Bruteforce WPA and decrypt pcap’s with aircrack


Hi again!LY0NHACKING SERIES

In this small and simple tutorial we are going to review the process of using aircrack for cracking and decrypting  a PCAP containing 802.11g traffic. In most of the cases, the aircrack suite is used to crack WEP/WPA passwords with accessing the network as a main goal however let’s explore another scenario: maybe you are monitoring a special network in a particular time-lapse, and your main goal isn’t getting permanent access to the network, let’s suppose that your goal is just obtaining relevant information about the traffic, so you don’t have time to crack the network and perform a man in the middle, or maybe you just want to stay under the radar, so you just move near to the wireless access point and start capturing all the traffic in 802.11g format, then you arrive at the office and have plenty of time to crack the keys and decrypt the traffic. In this post I want to explore this case of study.

You start a mon interface with: airmon-ng start  and start capturing traffic with airodump-ng –channel channel –write file.pcap mon0

Now let’s suppose we start with a pcap file containing encrypted wireless traffic:

As we know, if we try to guess what’s inside, we cannot see anything as it is encapsulated and crypted:

In some cases we can find some authentication data (the 4 way handshake) in the capture. In our example case, if we look closer we can see some deauth packets..

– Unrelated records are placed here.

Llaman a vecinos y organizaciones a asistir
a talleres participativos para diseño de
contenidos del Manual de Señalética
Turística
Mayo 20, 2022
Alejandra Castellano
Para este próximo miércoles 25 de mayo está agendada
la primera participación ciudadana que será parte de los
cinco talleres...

We can also use wireshark in the wireless tab to gather more information about the capture. Here we can see the BSSID and SSID… and we see that we have some deauths and a couple of auths! So we should be able to at least try to crack this pcap file to look for the password, and if we have the password, then we can de-encapsulate all the traffic and decrypt it.

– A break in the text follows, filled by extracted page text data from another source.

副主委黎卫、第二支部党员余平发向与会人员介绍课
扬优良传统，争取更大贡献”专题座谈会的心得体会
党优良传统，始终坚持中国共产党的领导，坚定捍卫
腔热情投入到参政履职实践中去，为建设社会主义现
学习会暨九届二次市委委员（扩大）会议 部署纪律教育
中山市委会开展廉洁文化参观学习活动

We can use aircrack-ng to gather more data about the context of the pcap file.

In this case we see that the encryption is WPA and we have a handshake, also we can see the BSSID/SSID.

So now we can use aircrack-ng to launch a dict attack againts the file for finding the password (other tools such as reaver may provide more optimal cracking)

In this case after a a few minutes we found the pasword.

Now that we have the password, we can use airdecap to run the decryption and de-encapsulation of the capture file, so we can decrypt the whole capture.

Now we can see the LAYER7 content, including http, icmp, ftp data for example.

So if we have captured any plain text data related to authentication (ex: ftp or http logins) now we are able to see the passwords in plain..

In a brief, this was a different form to use the aircrack suite. In that case our main goal wasn’t to be able to find the WPA KEY and access the network, our main goal was to find some relevant data hidden inside a WPA crypted 802.11g capture file!